What did I want to be? I wanted to be rich and successful of course! -- wasn't that every teen's dream. We wanted things, nice things but I didn't know how to get there but somehow I saw that in my future. I didn't have a platform or foundation to pave the way. When you grow up from a first generation immigrant household, you were always told to stay in school and study hard -- well that's what my parent enforced upon me instead of telling me to follow my dreams and do what I love. Following my dreams was chasing a fantasy to my parents. My parents barely made it primary school but somehow they knew that doctors, lawyers and businessmen was where success was found; these were professions they experienced personally and what they identified to success.
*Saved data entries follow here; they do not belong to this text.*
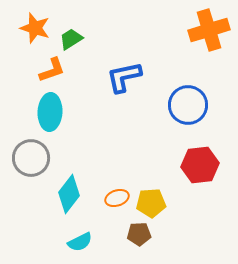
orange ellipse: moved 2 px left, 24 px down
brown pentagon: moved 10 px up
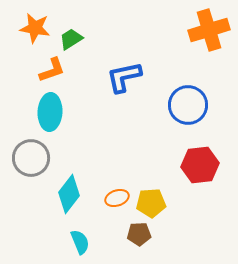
orange star: rotated 8 degrees counterclockwise
cyan semicircle: rotated 85 degrees counterclockwise
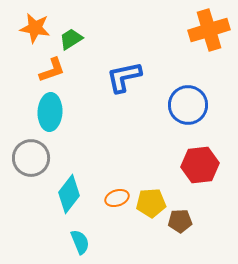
brown pentagon: moved 41 px right, 13 px up
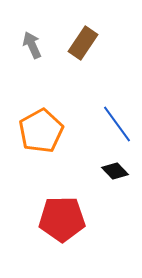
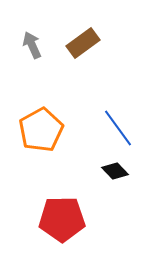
brown rectangle: rotated 20 degrees clockwise
blue line: moved 1 px right, 4 px down
orange pentagon: moved 1 px up
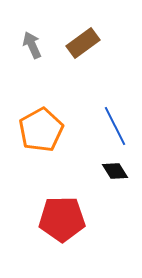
blue line: moved 3 px left, 2 px up; rotated 9 degrees clockwise
black diamond: rotated 12 degrees clockwise
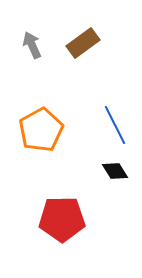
blue line: moved 1 px up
I wanted to be an artist, I am really good at drawing and tracing graphics, my penmanship is incredible-- fonts are cooool. I wanted to make music because I love beats and even more when the lyrics flow so well together to make a cohesive song, AMAZING! At the time, my first big investment was a boombox (do they still exist?) and I was so excited when I was able to afford CDs instead of cassettes. Making a mixed CD was the cooolest -- a whole CD with only slow jams ---yasss! I wanted be a tattoo artist. I found myself doodling on my arms and ankles, it was those black gel pens that made the ink so vibrant and real. I was pretty crafty too -- I always find myself making things or turning nothing into a something, remember how expensive Barbie clothes were? The list goes on and on.
The strange thing was that when I was asked what I wanted to be, I recall saying I wanted to work in real estate and only knowing that you sold homes to make money. I had no background about Real Estate but I like the idea of homes and making sales...hah! As you can see, my parent's belief instilled the idea of success being something that was known in the world.
I guess I was a DREAMER when I was 15.